* _Text under study_:
Making everything a family—and only the family—affair makes it easy for Karen to find having a mobster for a husband totes normal.
JIMMY: She'll never divorce him. She'll kill him, but she won't divorce him.
Henry's real family may not kill guys and bury them in the woods, but, in her own way, Karen is just as volatile as Henry's mafia cohorts. More importantly, she's even more loyal.
PAULIE: Vinnie, don't put too many onions in the sauce.
VINNIE: I didn't put too much onions, uh, Paul. Three small onions. That's all I did.
JOHNNY: Three onions? How many cans of tomatoes you put in there?
VINNIE: I put two cans, two big cans.
JOHNNY: You don't need three onions.
It's not a family dinner until somebody has a disagreement.
KAREN: Even Paulie—since he got out, I never see him. I never see anybody anymore.
HENRY: It's only you and me. That's what happens when you go away. I told you that. We're on our own. Forget everybody else! Forget Paulie! As long as he's on parole, he doesn't want anybody doing anything.
So, that's how it works. When you get locked up, you're the proverbial red-headed stepchild.
HENRY: You know, we always called each other "goodfellas." Like you said to, uh, somebody, "You're gonna like this guy. He's all right. He's a good fella. He's one of us." You understand? We were goodfellas. Wiseguys. But Jimmy and I could never be made because we had Irish blood. It didn't even matter that my mother was Sicilian. To become a member of a crew, you've got to be 100 percent Italian so they can trace all your relatives back to the old country. See, it's the highest honor they can give you. It means you belong to a family and a crew. It means that nobody can f*** around with you. It also means you could f*** around with anybody, just as long as they aren't also a member. It's like a license to steal. It's a license to do anything. As far as Jimmy was concerned, with Tommy being made, it was like we were all being made. We would now have one of our own as a member.
This is a long quote, but there's a lot of good stuff packed in here. Henry's summation of what a "goodfella" is reveals a lot about the family's insular mentality. There's us, and then there's everybody else. Then, there's his explanation of how and why wiseguys get made: it's how they "officially" belong, and it's considered the highest honor you can receive; that's how mega-important family is. Finally, there's the part about Jimmy's excitement over Tommy getting made—specifically the idea of having "one of our own" as a member. That shows that Henry and Jimmy will never really be part of the family no matter what they do, but they can be proud of Tommy.
HENRY: I was ashamed. I'm ashamed now. But I got nowhere else to go, Paulie. You're all I've got, and I really, really need your help. I really do.

* _Task 1_: Show each line of the records below that contains the word "voor".

* _Recorded data_:
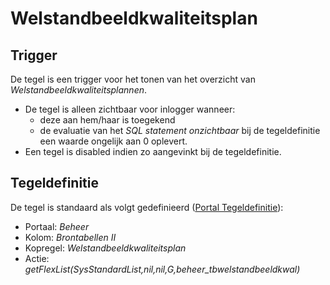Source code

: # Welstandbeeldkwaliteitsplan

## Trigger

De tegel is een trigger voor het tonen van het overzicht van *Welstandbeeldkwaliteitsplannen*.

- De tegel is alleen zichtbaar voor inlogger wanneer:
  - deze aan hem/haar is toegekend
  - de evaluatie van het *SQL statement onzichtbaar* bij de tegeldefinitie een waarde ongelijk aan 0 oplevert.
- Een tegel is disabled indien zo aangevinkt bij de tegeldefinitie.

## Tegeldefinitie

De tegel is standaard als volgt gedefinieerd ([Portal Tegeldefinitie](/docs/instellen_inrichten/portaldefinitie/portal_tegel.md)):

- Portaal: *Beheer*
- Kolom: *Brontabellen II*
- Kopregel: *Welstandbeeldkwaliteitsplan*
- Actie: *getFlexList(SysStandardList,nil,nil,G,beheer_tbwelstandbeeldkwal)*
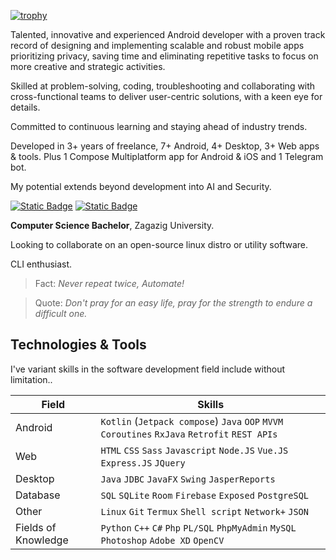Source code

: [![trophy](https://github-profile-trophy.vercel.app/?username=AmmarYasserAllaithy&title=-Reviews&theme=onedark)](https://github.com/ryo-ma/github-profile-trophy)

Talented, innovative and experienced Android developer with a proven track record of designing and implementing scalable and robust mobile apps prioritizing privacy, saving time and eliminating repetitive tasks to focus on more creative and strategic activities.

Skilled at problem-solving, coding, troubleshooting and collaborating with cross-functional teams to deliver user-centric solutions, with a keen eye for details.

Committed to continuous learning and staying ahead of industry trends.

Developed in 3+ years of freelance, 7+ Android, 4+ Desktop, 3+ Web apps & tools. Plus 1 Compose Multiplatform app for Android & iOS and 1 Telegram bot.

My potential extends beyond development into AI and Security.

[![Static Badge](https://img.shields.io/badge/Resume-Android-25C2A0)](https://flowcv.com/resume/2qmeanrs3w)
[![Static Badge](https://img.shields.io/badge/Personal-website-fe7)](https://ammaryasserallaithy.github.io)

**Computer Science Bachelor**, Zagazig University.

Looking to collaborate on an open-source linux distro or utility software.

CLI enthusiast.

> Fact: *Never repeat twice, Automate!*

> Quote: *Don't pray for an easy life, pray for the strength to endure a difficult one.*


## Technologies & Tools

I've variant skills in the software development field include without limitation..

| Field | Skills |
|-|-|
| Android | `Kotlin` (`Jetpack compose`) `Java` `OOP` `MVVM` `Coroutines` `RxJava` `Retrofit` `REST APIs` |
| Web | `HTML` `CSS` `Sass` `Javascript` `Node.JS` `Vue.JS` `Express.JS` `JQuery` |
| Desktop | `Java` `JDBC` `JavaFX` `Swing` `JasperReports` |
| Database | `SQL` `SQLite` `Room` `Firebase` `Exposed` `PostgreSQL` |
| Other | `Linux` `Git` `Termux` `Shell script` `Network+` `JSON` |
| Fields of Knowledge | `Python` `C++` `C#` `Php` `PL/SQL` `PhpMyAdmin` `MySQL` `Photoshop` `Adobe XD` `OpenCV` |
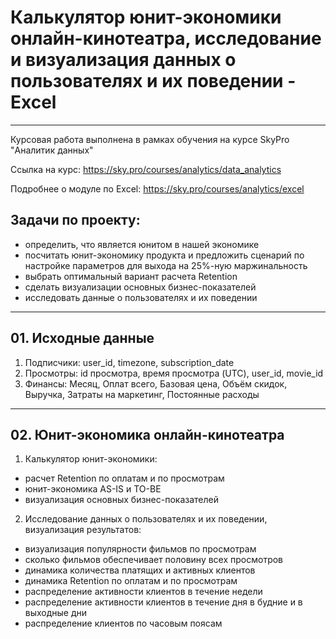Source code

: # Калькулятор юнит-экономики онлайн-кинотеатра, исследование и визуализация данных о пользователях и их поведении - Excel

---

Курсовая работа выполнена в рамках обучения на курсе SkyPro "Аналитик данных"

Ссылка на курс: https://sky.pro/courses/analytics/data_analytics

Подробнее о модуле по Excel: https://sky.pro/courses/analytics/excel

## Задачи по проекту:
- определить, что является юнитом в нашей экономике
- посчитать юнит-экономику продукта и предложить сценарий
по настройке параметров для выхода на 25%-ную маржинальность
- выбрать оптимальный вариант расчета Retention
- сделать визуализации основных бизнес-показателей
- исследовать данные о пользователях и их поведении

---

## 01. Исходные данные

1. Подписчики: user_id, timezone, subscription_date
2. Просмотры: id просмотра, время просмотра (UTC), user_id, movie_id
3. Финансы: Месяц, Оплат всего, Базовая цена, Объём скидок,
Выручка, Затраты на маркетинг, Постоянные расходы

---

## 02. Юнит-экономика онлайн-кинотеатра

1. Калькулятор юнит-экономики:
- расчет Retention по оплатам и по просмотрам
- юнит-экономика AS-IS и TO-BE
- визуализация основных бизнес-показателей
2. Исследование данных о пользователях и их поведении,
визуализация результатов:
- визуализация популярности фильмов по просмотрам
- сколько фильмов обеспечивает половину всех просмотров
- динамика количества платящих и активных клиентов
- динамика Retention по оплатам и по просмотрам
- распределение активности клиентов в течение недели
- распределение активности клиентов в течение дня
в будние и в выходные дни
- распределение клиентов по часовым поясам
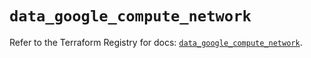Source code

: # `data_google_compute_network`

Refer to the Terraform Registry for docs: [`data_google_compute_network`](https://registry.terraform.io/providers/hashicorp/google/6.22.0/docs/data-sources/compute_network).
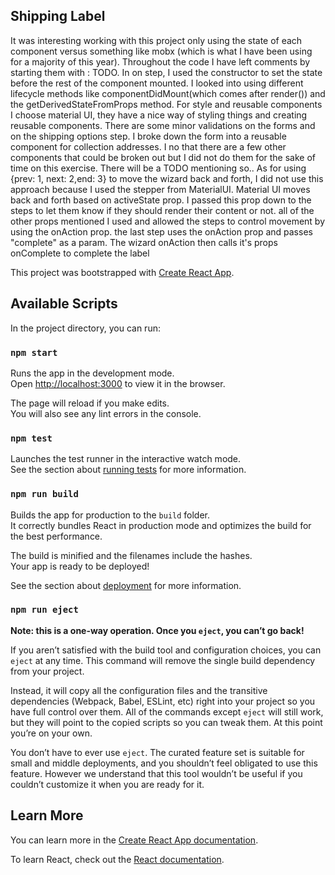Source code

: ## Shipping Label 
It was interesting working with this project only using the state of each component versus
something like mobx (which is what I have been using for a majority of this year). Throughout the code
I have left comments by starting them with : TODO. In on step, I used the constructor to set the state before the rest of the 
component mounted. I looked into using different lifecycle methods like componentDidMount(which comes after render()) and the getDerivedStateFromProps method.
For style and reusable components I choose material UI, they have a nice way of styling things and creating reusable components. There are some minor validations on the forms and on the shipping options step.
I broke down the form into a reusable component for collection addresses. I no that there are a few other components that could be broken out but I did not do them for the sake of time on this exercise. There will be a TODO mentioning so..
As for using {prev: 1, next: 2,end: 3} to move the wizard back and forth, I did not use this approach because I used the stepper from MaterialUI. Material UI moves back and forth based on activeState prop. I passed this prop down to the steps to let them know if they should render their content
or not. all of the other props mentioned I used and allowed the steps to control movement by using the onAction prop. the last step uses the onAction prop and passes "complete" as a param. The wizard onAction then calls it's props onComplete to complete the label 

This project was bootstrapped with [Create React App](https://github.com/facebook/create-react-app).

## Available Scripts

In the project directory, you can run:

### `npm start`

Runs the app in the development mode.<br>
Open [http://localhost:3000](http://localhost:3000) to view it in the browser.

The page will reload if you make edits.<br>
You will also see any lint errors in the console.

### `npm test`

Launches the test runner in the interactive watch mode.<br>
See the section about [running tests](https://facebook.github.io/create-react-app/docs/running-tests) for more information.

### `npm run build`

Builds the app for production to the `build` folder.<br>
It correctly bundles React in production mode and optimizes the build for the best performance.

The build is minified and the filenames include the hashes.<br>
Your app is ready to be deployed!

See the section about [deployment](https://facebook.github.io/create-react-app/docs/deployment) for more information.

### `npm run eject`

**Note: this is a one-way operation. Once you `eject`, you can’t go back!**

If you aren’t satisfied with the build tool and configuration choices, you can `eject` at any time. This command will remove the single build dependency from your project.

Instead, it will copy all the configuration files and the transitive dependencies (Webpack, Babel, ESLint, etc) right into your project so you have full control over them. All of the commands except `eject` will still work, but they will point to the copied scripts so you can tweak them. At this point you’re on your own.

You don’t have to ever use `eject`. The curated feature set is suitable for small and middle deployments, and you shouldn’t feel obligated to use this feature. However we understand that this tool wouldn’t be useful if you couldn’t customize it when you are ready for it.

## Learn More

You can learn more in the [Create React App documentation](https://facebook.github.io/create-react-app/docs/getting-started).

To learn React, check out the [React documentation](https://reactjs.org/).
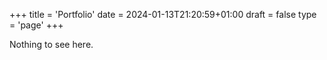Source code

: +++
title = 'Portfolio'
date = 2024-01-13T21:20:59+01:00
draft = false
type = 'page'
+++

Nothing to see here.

* _Task 2_: In the mob-family text, what does Henry give as the reason he and Jimmy could never be made?

* _Answer section 1_:
De tegel is een trigger voor het tonen van het overzicht van *Welstandbeeldkwaliteitsplannen*.
- De tegel is alleen zichtbaar voor inlogger wanneer:

* _Answer section 2_: They had Irish blood.